Uma das coisas que mais me incomodou foi a forma como as personagens femininas são tratadas. O elenco reúne grandes atrizes, mas elas passam todo o filme orbitando ao redor dos homens. Faltam momentos em que realmente possam mostrar quem são, o que pensam e qual é o peso delas dentro da narrativa.
E isso não chega a ser uma surpresa para quem acompanha a carreira de Nolan. Até hoje, o diretor nunca teve uma protagonista feminina em seus filmes. Algumas mulheres até conseguem papéis importantes para a trama, mas raramente ocupam o centro dela. Em A Odisseia, isso fica ainda mais evidente, principalmente porque a própria obra original oferece espaço para figuras femininas muito interessantes.
Tenho a impressão de que essa visão ainda bastante conservadora sobre os papéis de homens e mulheres acaba limitando um pouco o alcance das histórias que Nolan conta. Talvez seja justamente isso que falta para que sua filmografia alcance um outro patamar.
Também senti falta de mais profundidade em alguns personagens. O filme tem quase três horas, mas, ainda assim, vários deles parecem passar rápido demais pela história.
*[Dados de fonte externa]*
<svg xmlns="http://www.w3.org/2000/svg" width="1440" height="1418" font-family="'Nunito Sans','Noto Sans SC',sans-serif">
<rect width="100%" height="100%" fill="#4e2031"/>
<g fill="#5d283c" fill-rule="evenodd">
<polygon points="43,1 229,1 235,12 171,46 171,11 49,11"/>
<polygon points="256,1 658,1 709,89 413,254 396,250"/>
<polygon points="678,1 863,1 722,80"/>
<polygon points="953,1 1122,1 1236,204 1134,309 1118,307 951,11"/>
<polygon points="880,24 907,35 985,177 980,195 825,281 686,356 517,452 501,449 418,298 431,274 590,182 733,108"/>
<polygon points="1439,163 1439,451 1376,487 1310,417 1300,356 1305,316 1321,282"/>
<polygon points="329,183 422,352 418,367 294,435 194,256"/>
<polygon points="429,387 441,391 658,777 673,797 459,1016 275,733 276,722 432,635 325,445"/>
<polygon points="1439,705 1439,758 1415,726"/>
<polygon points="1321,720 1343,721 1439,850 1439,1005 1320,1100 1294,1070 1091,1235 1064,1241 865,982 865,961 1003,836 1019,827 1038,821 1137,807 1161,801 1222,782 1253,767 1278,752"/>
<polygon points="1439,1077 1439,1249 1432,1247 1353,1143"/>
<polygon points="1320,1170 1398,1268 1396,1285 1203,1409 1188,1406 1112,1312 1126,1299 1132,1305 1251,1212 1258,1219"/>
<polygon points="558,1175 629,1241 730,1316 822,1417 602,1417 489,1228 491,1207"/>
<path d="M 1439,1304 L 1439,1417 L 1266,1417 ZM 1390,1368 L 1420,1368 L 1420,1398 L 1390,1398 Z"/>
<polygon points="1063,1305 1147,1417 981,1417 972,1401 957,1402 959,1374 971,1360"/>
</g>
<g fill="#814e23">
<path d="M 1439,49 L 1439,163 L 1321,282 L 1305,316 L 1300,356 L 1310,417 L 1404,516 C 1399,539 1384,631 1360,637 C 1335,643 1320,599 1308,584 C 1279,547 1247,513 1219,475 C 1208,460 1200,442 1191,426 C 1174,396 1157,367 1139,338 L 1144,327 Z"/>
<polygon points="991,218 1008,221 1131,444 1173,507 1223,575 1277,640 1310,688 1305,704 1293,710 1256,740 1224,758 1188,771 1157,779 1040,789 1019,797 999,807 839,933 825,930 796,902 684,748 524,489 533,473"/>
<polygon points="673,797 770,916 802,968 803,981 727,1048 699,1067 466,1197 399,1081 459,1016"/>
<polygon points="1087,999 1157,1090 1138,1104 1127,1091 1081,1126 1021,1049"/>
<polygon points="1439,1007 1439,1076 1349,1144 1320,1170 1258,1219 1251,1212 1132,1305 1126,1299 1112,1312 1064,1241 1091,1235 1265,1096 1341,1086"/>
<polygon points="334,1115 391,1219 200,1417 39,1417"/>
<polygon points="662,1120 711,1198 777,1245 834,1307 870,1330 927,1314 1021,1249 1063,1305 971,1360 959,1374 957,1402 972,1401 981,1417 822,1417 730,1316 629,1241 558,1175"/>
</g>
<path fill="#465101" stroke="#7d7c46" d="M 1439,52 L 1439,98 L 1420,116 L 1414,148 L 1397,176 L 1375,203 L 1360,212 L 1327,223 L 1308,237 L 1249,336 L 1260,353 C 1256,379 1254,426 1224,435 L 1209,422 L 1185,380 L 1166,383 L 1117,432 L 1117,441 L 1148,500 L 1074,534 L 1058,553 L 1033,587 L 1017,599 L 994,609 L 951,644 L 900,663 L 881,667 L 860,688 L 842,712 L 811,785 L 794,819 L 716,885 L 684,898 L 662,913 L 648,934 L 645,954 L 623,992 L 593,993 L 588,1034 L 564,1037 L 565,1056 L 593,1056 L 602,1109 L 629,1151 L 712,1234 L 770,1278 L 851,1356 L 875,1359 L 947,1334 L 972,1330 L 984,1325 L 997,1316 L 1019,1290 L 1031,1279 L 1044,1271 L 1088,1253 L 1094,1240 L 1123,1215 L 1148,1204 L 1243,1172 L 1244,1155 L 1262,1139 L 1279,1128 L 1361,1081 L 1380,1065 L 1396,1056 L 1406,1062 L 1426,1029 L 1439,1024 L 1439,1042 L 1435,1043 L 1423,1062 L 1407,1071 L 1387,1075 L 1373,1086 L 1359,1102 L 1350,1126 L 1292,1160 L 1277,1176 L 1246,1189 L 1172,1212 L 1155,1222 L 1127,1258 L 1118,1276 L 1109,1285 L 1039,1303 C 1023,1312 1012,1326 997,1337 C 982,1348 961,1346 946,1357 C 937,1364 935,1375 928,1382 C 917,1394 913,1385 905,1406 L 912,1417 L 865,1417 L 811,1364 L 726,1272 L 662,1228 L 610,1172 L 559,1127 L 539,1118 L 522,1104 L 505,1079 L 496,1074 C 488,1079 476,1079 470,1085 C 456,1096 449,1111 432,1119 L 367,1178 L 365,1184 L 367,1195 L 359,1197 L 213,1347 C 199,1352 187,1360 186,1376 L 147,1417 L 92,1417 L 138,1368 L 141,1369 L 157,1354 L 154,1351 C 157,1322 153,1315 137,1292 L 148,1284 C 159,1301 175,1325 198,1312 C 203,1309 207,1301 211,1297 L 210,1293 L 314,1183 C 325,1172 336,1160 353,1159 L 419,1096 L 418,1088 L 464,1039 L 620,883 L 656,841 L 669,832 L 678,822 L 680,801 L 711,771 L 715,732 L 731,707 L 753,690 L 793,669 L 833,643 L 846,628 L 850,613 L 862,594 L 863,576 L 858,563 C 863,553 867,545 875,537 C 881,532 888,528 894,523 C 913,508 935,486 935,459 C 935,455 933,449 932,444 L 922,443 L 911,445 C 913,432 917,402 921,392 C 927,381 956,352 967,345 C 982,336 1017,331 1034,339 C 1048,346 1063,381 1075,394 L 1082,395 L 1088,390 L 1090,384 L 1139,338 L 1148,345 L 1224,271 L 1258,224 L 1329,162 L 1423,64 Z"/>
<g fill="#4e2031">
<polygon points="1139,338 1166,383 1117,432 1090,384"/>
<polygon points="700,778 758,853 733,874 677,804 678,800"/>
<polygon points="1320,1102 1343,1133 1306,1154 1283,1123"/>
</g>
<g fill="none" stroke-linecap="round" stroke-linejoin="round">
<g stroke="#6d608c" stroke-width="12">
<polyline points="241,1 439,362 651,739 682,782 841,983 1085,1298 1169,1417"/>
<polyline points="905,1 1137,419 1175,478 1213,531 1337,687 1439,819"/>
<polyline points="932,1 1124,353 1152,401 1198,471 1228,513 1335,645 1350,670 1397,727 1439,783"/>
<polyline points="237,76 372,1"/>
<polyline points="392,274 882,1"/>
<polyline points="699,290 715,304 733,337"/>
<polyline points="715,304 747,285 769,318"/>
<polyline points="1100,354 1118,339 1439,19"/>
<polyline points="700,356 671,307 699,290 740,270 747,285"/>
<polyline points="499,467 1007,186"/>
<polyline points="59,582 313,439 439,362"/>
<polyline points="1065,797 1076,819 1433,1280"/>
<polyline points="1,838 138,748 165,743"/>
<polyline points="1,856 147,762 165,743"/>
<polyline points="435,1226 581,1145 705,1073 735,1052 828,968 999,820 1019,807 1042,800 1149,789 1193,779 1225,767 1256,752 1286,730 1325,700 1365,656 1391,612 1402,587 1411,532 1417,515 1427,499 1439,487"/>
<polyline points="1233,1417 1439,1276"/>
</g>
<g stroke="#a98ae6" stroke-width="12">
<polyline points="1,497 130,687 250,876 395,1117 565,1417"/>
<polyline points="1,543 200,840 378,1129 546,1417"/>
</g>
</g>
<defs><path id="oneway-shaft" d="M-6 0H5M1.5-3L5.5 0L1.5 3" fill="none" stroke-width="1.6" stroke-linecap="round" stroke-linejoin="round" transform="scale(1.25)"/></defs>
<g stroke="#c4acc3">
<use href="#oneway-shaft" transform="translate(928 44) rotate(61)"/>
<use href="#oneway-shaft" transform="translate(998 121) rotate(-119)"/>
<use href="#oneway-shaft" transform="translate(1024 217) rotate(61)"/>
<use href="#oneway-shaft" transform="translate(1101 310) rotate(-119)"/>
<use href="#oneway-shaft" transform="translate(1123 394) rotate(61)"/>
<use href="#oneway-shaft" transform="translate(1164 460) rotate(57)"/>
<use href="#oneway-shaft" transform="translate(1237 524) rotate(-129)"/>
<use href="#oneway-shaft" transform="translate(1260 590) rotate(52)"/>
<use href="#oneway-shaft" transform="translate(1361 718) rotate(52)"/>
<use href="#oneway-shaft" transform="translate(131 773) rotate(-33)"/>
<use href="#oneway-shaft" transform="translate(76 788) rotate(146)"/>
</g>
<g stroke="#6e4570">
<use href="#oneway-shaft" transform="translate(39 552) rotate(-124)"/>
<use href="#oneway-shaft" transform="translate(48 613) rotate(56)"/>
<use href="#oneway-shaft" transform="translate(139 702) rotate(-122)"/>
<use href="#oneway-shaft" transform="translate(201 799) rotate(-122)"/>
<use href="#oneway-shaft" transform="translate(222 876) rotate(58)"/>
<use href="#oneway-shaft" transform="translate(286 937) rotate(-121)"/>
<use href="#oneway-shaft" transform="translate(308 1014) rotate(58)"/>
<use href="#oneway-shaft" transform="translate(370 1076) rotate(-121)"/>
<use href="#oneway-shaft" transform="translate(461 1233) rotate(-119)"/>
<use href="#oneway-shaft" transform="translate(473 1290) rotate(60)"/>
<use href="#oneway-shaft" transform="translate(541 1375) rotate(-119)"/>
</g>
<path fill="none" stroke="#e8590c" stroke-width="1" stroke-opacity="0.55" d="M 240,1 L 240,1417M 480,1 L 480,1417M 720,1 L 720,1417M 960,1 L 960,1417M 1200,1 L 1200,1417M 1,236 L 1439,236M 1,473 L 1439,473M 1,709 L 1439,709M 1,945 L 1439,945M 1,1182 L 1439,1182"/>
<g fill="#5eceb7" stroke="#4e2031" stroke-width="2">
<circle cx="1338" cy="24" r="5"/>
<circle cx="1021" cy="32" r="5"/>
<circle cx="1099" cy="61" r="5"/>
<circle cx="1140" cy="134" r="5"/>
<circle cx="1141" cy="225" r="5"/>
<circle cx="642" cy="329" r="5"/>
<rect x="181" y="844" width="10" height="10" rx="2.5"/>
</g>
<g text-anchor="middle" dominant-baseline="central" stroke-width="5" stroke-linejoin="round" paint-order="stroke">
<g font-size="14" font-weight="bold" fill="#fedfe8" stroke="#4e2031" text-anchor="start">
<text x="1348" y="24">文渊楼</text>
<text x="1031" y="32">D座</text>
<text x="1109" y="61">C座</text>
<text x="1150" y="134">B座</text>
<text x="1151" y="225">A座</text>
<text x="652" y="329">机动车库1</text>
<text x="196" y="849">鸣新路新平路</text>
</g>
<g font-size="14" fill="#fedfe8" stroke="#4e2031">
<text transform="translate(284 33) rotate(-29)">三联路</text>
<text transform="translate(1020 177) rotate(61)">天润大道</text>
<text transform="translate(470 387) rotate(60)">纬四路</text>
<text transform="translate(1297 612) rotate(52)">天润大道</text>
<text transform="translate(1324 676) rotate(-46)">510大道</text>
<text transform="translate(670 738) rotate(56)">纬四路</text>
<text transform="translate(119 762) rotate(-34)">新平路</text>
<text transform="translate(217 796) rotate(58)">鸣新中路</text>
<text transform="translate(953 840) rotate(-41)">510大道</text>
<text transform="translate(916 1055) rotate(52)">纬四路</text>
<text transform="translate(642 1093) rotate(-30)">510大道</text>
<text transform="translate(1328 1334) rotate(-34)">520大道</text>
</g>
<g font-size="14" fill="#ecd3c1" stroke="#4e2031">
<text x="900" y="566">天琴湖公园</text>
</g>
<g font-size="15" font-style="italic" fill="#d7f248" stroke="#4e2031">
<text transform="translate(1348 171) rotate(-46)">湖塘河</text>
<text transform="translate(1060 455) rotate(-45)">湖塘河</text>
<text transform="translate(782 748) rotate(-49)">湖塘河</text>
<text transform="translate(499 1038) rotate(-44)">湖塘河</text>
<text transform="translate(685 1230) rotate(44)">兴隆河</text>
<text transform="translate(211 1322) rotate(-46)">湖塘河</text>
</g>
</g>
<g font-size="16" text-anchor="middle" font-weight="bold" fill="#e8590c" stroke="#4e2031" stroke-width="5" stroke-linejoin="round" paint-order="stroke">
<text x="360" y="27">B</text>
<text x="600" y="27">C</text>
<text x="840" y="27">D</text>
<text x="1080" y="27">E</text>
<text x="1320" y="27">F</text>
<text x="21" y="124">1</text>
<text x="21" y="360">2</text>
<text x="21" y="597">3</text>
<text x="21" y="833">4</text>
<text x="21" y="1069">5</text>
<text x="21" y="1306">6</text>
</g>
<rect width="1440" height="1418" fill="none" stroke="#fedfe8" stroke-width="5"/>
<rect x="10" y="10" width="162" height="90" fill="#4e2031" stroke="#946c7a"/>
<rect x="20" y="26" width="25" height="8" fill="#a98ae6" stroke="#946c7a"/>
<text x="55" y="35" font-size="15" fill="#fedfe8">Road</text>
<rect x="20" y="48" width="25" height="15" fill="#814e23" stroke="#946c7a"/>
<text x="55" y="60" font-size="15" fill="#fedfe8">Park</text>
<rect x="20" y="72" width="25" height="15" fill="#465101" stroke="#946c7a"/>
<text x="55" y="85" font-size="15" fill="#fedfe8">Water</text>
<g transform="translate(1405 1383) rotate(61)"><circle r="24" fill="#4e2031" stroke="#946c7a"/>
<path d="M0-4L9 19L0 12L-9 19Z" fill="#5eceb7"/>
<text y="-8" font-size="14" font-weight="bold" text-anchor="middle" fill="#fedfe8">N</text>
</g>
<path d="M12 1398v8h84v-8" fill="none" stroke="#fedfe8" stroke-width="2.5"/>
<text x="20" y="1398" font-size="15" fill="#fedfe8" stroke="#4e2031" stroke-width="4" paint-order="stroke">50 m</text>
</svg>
Alguns cumprem sua função e desaparecem antes que a gente consiga criar uma conexão maior com eles. Saí com a sensação de que havia espaço para desenvolver melhor essas relações e explorar mais as motivações de parte do elenco.
Ainda assim, A Odisseia é um grande filme. Não porque seja uma adaptação fiel de Homero, mas porque Nolan consegue transformar um clássico em uma obra com a sua cara, sem perder de vista os temas que tornam esse poema tão atual. No fim, a viagem de Odisseu deixa de ser apenas uma aventura repleta de monstros e passa a ser uma reflexão sobre trauma, culpa, pertencimento e o difícil processo de reconstruir a própria vida depois da guerra.
Talvez essa não seja a melhor adaptação de A Odisseia. Mas é, sem dúvida, uma adaptação que só Christopher Nolan poderia fazer. De 5 estrelas, A Odisseia merece 4.